◆ **Texte fourni**:
Je ne dirais pas que c’est la dernière histoire, mais c’est un marque-pages. Avec les rituels que je cherchais. Il y a en effet quelque chose d’affirmé dans ce disque. Ce disque est une sorte de retour au commencement. Je savais ce qu’il serait depuis le début. C’était clair pour moi, je savais ce que je voulais faire : les chansons, la manière dont ça allait sonner. Pour le coup, ce n’était pas un mystère. Il y avait une sorte de certitude. Je savais où j’allais et ce que je faisais. Même si je n’avais pas l’idée de ce que j’allais entendre sur le disque jusqu’au dernier moment, bien sûr. C’est merveilleux. Ce n’est donc pas la fin, mais plutôt le commencement de quelque chose de nouveau pour nous.

Le titre de la piste 5 Dead Language se démarque des autres par son arrangement discret laissant toute la place à la voix et à des chœurs célestes. A-t-il une histoire particulière ?

◆ **Consigne A**:
Répondez à ces questions sur l'extrait consacré au disque :
(i) À quoi le disque est-il comparé plutôt qu'à la dernière histoire ?
(ii) Jusqu'à quand l'idée de ce qui allait s'entendre sur le disque est-elle restée absente ?
(iii) Par quoi le titre de la piste 5, Dead Language, se démarque-t-il des autres ?
◆ **Consigne B**:
Dans l'extrait consacré au disque, reformulez sous forme de liste le paragraphe qui commence par « Je ne dirais pas que c'est la dernière histoire », en gardant ses faits principaux.
◆ **Consigne C**:
Prolongez l'extrait consacré au disque, à partir de la question posée sur la piste 5, Dead Language.

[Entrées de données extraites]

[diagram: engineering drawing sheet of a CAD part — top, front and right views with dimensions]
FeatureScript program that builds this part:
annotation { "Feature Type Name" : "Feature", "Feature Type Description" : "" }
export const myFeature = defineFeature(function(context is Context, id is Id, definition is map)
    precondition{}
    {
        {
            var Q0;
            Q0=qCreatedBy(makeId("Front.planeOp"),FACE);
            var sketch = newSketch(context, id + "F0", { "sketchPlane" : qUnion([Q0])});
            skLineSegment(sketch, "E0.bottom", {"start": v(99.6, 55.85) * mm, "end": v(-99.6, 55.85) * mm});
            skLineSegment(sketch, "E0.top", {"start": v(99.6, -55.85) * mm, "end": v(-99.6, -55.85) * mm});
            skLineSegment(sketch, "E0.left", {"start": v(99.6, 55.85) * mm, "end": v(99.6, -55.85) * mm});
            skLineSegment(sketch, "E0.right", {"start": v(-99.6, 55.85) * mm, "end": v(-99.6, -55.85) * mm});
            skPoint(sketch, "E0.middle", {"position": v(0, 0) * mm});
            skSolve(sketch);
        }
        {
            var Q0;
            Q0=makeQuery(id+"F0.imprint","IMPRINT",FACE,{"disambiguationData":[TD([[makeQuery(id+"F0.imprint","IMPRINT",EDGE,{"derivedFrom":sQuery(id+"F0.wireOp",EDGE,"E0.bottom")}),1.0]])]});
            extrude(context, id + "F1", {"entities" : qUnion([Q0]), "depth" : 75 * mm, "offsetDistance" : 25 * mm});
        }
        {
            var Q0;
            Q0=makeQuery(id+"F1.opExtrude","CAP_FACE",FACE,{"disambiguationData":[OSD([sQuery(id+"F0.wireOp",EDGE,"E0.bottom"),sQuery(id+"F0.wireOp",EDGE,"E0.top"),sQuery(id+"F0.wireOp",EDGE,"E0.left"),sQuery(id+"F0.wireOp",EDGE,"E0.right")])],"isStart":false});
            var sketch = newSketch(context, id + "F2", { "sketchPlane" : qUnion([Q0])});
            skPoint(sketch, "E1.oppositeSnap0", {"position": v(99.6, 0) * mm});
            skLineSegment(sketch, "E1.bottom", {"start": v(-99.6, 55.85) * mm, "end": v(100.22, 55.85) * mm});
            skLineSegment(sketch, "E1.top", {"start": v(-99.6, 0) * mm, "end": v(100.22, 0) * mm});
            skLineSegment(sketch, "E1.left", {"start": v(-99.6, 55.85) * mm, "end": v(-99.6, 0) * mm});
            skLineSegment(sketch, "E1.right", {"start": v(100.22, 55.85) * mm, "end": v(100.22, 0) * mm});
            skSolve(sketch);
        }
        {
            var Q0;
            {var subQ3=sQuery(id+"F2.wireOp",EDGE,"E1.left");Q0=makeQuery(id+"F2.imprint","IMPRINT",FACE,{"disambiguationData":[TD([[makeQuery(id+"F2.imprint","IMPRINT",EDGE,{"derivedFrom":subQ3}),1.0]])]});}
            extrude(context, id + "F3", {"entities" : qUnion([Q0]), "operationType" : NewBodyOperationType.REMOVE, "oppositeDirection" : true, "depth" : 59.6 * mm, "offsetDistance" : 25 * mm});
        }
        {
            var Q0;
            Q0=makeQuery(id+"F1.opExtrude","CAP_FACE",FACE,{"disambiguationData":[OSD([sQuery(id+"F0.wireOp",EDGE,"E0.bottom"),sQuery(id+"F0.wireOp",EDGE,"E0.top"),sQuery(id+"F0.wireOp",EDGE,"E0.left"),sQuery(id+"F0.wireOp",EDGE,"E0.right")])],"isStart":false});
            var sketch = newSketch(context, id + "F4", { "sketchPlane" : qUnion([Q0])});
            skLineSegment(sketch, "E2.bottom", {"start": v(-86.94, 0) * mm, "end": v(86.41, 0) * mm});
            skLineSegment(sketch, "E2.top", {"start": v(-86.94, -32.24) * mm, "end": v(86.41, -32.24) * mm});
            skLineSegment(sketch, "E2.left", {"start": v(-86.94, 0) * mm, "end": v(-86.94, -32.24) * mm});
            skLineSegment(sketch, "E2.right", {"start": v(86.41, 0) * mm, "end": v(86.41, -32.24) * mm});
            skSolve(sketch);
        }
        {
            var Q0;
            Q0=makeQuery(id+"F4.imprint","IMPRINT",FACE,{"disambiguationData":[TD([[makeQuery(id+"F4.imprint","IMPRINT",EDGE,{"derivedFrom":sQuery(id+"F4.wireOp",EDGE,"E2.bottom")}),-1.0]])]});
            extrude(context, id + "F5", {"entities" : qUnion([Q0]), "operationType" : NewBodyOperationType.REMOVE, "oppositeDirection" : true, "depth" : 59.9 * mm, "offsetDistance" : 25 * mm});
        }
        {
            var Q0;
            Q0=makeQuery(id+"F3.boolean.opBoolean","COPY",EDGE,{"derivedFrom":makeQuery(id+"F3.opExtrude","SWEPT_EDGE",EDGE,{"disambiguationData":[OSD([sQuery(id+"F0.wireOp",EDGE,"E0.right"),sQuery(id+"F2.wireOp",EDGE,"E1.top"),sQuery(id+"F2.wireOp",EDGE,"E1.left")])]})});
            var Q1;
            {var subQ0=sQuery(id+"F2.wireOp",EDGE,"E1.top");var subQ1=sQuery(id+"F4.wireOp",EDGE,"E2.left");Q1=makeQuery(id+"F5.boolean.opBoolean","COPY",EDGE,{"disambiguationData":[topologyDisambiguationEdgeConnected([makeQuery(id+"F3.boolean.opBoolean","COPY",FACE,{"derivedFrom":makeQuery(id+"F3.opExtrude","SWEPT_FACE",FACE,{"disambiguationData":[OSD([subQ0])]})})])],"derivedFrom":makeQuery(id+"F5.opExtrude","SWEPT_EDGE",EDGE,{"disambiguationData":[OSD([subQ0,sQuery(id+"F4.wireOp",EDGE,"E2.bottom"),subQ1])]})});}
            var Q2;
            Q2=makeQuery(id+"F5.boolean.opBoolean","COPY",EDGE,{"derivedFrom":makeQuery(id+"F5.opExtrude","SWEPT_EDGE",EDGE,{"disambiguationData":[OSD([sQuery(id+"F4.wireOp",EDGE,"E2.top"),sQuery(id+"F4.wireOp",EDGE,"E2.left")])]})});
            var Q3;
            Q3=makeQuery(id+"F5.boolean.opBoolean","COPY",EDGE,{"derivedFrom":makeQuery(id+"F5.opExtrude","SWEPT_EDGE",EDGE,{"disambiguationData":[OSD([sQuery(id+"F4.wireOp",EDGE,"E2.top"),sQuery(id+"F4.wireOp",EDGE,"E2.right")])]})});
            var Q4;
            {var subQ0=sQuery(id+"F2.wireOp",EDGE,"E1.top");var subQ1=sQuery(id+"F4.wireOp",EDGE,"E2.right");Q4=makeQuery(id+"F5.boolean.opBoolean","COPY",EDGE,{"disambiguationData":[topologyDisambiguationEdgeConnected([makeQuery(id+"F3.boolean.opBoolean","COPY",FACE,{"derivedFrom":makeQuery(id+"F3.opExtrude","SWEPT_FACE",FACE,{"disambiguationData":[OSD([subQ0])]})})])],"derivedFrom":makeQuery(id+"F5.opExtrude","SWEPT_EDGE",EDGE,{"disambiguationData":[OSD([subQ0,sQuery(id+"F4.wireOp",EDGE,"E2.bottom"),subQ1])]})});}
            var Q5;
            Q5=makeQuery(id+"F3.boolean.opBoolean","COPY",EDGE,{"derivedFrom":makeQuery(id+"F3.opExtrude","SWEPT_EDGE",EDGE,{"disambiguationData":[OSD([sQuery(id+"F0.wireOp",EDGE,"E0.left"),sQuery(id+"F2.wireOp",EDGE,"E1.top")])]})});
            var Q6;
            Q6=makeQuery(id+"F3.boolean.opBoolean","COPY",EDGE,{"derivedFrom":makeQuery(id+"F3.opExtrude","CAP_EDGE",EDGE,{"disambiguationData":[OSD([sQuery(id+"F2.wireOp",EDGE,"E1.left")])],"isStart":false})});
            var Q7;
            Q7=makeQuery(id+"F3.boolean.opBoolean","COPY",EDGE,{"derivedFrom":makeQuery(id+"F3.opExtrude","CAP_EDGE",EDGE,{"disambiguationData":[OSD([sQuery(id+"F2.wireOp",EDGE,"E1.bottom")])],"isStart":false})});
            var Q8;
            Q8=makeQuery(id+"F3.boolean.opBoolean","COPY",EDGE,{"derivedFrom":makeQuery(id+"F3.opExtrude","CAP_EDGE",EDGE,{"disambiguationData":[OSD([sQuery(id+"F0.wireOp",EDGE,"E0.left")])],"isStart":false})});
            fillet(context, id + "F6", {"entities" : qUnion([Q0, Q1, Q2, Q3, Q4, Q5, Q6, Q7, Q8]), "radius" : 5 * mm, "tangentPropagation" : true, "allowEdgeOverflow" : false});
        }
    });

◆ **Réponse attendue A**:
(i) À un marque-pages.
(ii) Jusqu'au dernier moment.
(iii) Par son arrangement discret, qui laisse toute la place à la voix et à des chœurs célestes.

◆ **Réponse attendue B**:
- Ce n'est pas la dernière histoire, mais un marque-pages, avec les rituels recherchés.
- Le disque a quelque chose d'affirmé et marque un retour au commencement.
- Dès le début, tout était clair : les chansons et la manière dont elles allaient sonner.
- Il y avait une certitude sur la direction prise, même si le résultat sur le disque n'est apparu qu'au dernier moment.
- Ce n'est pas une fin, mais le commencement de quelque chose de nouveau.

◆ **Réponse attendue C**:
La chanson parle de l’étrangeté de la communication dans le monde moderne. Je fais référence à des langues mortes comme le latin… je trouve vraiment cela étrange la manière dont on communique aujourd’hui, même si je ne la condamne pas. J’ai aussi redécouvert ma voix sur ce titre et sur ce disque. J’ai beaucoup bu et fumé pendant des années. Je chantais des notes très hautes que je ne peux plus chanter. Je chante donc plus bas maintenant et je m’y sens vraiment bien.

Comment travailles-tu les sons ? Seul ? Dans quels lieux ? Avec un ingé son en particulier ? Des musiciens ?

Généralement j’écris la chanson et j’ai une idée de l’arrangement. Le moment où j’appelle le groupe est celui où nous enregistrons. Je fais une démo et j’écris la plupart des arrangements. Ensuite, sur place pendant l’enregistrement, les musiciens précisent leurs parties comme les arrangements de cordes par exemple, à partir de la trame enregistrée sur la démo.

Quelle musique écoutes-tu en ce moment ?

J’ai une playlist appelée Cowboys from Sweeden, et c’est la playlist la plus cool du monde ! Des musiques des années 60, de la french pop, plein de choses, environ 250 chansons, et c’est trop bon.

Thank you Jess !

Un immense merci à Pias et en particulier à Flore. Au Showroom Gibson et en particulier à Juliette et à Sarah pour la traduction de cette interview. Merci à vous tous.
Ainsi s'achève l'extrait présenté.